1. Field of the Invention
The invention relates to an energy storage device, and more particularly to an energy storage device with a negative electrode covered by a protective layer.
2. Description of the Related Art
With development of portable electronic products and mobile devices, an energy storage device with high energy, rapid charge/discharge and long-term use is desirable.
Generally, energy storage devices are divided into batteries and capacitors.
For batteries, electric energy is stored through chemical redox, in accordance with long-term small current discharge. Thus, high-energy-density electrode materials capable of long-term use are required. However, the redox is slow. For example, charging for a couple of hours is required, thus making it not suitable for use in high-power output. Additionally, if the batteries are unwillingly operated for delivering high-power output, battery quality will deteriorate.
For capacitors, electric energy is stored through physical charge accumulation. Charge/discharge is rapidly achieved. For example, a high-power supercapacitor is rapidly charged/discharged and provides high current in a very short time. However, their electric energy is stored through physical adsorption/desorption between an electrode and electrolyte-ion, resulting in low energy storage, and is merely applied in emergency power supply.
Thus, development of an energy storage device with high energy and high power is desirable.
In devices, stored energy (E) is proportional to capacity (Q) and working voltage (V) of electrode. A supercapacitor is composed of two high-surface-area carbon or metal oxide symmetric electrodes and aqueous or non-aqueous electrolyte containing ion salt. However, its working voltage merely achieves 1.2V in aqueous electrolyte and 2.5-2.7V in non-aqueous electrolyte, respectively. Also, metal oxides with redox capability such as RuO2 are expensive. To improve applicable potential window and working voltage, various devices with asymmetric electrodes have been developed. That is, positive and negative electrodes are composed of different materials have been developed.
U.S. Pat. No. 5,953,204 discloses an electric double-layer capacitor comprising an activated carbon positive electrode and a negative electrode, with an operation voltage of 4.0V. The negative electrode comprises a porous nickel current collector, without formation of alloy with lithium ion, with a carbon material capable of lithium ion intercalation/deintercalation therebetween formed thereon.
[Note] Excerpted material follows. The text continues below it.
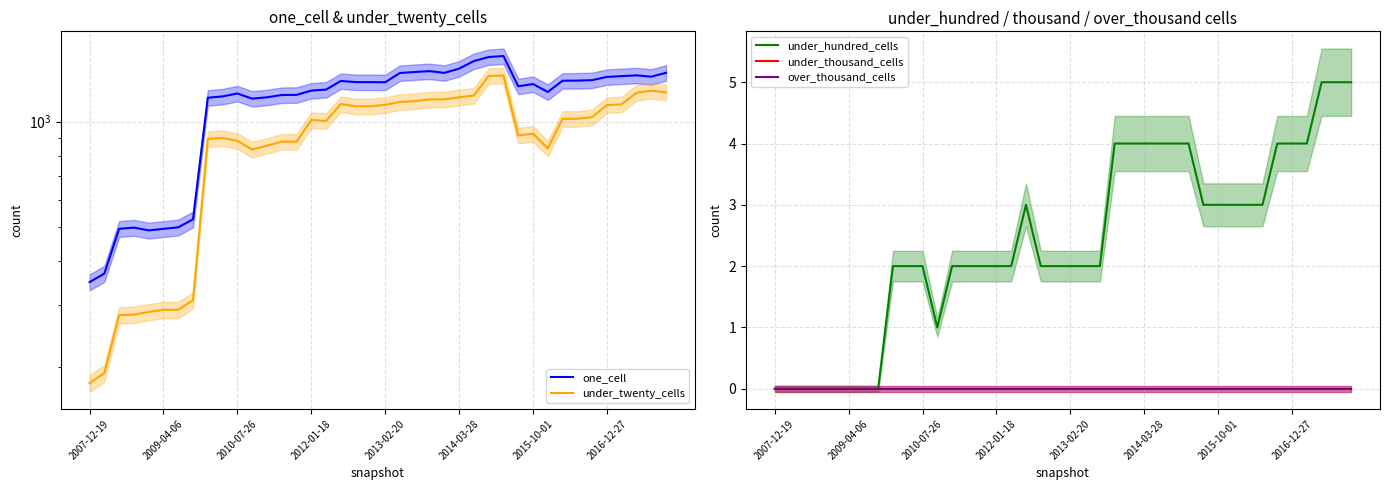

How many data points in under_twenty_cells are less than 1019?

20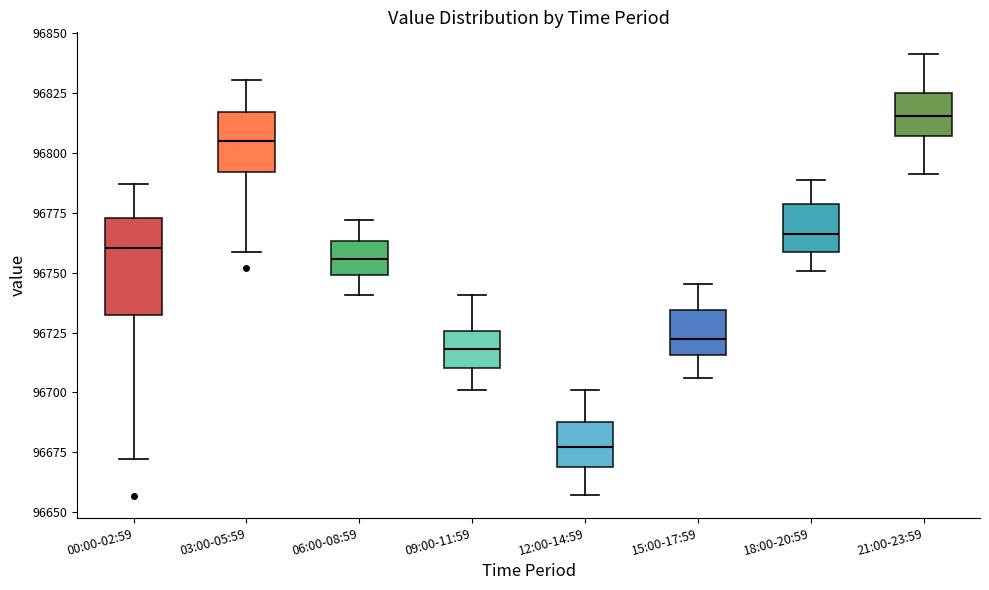

Which box has the lowest median line?

12:00-14:59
WO 2005/096333 discloses an organic electrolyte capacitor comprising an activated carbon positive electrode and a mesoporous carbon negative electrode capable of lithium ion intercalation therebetween, with a working voltage of 4.0V. However, lithium is easily deposited on a carbon surface during rapid charge/discharge and penetrates a separator to result in short circuiting due to the intercalation reaction potential between the carbon and lithium ion when nearing 0V. Additionally, to achieve high capacity, the foregoing carbon negative electrode with a specific structure is required, thus chemical fabrication is complex and expensive. U.S. Pat. No. 6,252,762 discloses a capacitor comprising an activated carbon positive electrode and a Li4Ti5O12 negative electrode capable of lithium ion intercalation therebetween, with a working voltage of 3.0V. However, the reaction potential between Li4Ti5O12 and lithium ion is about 1.5V higher than that between carbon and lithium ion, resulting in a narrow applicable potential window. Also, the material shows good capacity retention only under a specific synthesis condition that is complicated and hard to control.
Among the foregoing negative electrode materials, the theoretical capacity of carbon is 372 mAh/g, however, lithium is easily deposited on a carbon surface during rapid charge/discharge and penetrates a separator to result in short circuiting due to the intercalation reaction potential between the carbon and lithium ion when nearing 0V. The reaction potential between Li4Ti5O12 and lithium ion is about 1.5V higher than that between carbon and lithium ion. Although safety is promoted, an applicable potential window is narrowed. Additionally, a great quantity of Li4Ti5O12 is required to prepare a large capacity device due to its low capacity of 140-160 mAh/g, increasing device weight.
Additionally, some metal materials, for example, antimony, bismuth, silicon, tin, lead, aluminum, gallium, indium, cadmium or zinc capable of reaction with lithium ion to form alloy are also used as a negative electrode, wherein they have a higher capacity than carbon. However, when lithium ion is intercalated into such negative electrode materials to form an alloy, the metal material is expanded, and when lithium ion is deintercalated from the alloy, it is contracted to its original size. Stresses generated from violent volume expansions and contractions during intercalation/deintercalation causes material cracks, reducing device lifespan. Thus, when such alloy negative electrodes are utilized, stability of the electrode structure should be considered.